Academic integrity
Plagiarism, collusion and cheating (assessment offences)
At Warwick, we take academic integrity very seriously. Any plagiarism, cheating or collusion activities may result in your failing your assessment and in serious cases, failing your degree. Whilst you are able and allowed in open book assessments to refer published or prepared resources unless otherwise indicated, you are NOT allowed to work with anyone else on your assessments. This includes other students, family, friends or anyone else. Only where the assessment explicitly asks you to work with others this is allowed.
Within the Alternative Exams Portal you will be asked to tick a box to indicate that you have read and understood our academic integrity expectations. See more information on Academic Integrity.
Before you start your assessment, you will first be asked to agree to the academic integrity statement. You have to tick the box before you can proceed. Do read it carefully and take note of the seriousness of this statement.
It is vitally important that you respect this commitment to honesty, and that you do not represent another person’s work as your own, or enable anyone else to do so.
To deter and detect academic dishonesty the University has instituted a number of mechanisms within online assessment processes.
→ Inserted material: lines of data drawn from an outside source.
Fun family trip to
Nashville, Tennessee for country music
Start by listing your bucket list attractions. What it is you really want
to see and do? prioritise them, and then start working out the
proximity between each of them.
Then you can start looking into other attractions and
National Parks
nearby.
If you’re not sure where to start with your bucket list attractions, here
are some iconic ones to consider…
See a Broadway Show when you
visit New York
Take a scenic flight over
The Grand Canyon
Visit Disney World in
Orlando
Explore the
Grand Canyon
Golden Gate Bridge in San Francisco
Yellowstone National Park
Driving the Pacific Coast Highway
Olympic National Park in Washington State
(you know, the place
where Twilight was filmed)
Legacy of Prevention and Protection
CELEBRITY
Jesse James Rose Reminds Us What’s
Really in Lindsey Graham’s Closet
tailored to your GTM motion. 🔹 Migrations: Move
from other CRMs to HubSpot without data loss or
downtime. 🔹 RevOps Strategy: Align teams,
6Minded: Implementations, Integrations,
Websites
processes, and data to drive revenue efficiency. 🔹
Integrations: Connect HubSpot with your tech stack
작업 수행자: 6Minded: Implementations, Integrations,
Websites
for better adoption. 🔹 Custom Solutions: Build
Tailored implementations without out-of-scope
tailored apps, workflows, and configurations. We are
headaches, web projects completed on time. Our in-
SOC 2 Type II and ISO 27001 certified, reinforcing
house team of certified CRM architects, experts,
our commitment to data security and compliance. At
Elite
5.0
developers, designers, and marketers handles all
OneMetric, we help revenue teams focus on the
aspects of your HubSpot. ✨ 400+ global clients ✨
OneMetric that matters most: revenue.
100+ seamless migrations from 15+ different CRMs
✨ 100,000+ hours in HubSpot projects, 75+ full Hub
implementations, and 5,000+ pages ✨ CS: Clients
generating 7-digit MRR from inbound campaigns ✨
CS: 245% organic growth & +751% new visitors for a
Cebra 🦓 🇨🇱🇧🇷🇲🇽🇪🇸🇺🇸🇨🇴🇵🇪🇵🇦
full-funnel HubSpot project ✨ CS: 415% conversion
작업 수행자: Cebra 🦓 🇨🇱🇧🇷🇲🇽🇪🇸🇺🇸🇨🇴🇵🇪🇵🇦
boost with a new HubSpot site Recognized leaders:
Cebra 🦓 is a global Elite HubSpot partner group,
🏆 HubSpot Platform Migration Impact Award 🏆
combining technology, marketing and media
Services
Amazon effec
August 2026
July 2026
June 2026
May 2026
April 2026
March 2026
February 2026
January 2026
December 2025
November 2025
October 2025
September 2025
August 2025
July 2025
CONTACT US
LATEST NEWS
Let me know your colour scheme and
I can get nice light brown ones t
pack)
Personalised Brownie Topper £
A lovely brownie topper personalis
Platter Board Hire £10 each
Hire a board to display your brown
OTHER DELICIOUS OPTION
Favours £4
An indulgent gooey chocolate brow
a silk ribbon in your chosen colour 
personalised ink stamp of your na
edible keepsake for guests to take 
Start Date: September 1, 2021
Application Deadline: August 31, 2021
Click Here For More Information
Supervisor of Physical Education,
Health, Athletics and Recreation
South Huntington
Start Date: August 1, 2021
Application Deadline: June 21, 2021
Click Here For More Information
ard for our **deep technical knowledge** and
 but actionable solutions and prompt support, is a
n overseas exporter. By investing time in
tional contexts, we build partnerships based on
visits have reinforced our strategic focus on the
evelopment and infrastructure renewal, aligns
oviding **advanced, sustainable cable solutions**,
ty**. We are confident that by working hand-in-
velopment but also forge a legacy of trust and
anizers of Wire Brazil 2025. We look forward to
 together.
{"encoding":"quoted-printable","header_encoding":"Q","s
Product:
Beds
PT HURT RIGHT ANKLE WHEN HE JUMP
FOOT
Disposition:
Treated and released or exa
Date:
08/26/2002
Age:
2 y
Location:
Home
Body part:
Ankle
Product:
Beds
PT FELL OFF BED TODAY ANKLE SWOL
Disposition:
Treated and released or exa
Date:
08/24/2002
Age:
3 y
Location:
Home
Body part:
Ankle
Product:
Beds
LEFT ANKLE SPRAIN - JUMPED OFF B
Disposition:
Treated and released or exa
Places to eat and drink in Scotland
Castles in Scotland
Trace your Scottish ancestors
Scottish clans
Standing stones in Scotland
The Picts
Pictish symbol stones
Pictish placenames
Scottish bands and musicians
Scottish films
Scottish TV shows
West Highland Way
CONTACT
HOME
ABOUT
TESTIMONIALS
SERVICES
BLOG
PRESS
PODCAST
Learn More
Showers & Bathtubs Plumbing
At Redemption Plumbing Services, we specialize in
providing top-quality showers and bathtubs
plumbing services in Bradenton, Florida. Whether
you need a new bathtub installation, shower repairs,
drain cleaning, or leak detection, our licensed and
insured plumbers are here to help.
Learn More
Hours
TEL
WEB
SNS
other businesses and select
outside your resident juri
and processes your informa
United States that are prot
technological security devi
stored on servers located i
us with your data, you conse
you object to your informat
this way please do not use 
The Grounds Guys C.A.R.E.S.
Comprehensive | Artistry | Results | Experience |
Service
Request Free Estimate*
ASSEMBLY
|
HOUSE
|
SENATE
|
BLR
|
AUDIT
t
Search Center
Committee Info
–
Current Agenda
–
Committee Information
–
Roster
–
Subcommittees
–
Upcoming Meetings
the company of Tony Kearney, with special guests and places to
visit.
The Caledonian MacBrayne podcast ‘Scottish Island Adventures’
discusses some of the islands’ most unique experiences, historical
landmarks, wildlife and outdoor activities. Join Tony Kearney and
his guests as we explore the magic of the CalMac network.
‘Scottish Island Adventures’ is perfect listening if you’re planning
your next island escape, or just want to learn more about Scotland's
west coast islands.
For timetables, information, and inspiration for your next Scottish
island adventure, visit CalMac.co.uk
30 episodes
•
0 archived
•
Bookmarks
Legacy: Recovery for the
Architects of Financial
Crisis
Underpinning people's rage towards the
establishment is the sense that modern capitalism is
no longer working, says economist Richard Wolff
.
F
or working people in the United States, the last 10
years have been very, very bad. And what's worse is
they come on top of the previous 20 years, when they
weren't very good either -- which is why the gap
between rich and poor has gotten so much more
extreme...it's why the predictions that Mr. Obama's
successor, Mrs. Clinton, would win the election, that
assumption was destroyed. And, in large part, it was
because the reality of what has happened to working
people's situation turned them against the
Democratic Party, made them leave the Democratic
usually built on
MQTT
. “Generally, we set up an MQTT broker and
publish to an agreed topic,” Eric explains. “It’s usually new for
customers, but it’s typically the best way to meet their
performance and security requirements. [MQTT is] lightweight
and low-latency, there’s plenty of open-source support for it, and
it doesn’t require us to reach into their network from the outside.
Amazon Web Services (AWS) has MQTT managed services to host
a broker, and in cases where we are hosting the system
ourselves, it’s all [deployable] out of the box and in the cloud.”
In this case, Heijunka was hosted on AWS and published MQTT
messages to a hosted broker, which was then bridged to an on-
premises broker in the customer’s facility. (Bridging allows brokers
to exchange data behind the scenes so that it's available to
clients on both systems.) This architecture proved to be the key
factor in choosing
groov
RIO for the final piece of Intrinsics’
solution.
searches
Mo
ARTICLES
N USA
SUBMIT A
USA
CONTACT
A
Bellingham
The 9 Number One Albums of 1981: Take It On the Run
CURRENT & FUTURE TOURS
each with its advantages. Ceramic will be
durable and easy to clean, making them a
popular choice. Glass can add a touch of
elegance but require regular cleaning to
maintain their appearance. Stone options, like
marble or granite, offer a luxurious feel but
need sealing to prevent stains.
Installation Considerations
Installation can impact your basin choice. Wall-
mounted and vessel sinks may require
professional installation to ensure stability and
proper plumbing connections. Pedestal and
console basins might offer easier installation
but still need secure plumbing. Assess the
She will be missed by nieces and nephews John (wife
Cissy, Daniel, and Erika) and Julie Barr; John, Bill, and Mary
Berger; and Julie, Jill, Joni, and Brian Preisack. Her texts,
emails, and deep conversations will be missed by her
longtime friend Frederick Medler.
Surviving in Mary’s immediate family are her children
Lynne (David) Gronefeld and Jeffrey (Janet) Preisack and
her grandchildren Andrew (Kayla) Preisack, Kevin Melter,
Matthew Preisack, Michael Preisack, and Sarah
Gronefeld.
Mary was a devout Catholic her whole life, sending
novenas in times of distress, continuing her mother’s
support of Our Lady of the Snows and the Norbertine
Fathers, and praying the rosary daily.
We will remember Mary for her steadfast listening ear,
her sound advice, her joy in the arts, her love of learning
You may be asked to do one or more of the following:
- upload not just your final work but also one or more drafts, e.g. drafts saved at the halfway point and when three-quarters of the allotted time has passed. Your lecturer may also ask you to use ‘track changes’ in Microsoft Word;
- discuss your assessment, your approach, process and answers with the module convener in a 'sampling conversation'. Convenors may contact up to 10% of students within 24 hours of the submission deadline;
- upload a picture of the handwritten notes that you have made during the assessment (particularly for file-based assessment);
- integrate a more personal element into the assessment;
- write a paragraph at the end of the assessment reflecting on how you approached the assessment and what resources you used to inform your approach.
Your department will continue to make use of plagiarism and cheating detection tools such as Turnitin. Other approaches may also be used.
It is essential that you comply with these requirements which have been introduced to maintain the academic rigour and integrity expected of an institution such as Warwick. If you do not comply with these, your department may decide to instigate any of the available actions as stipulated within the provisions of Regulation 11.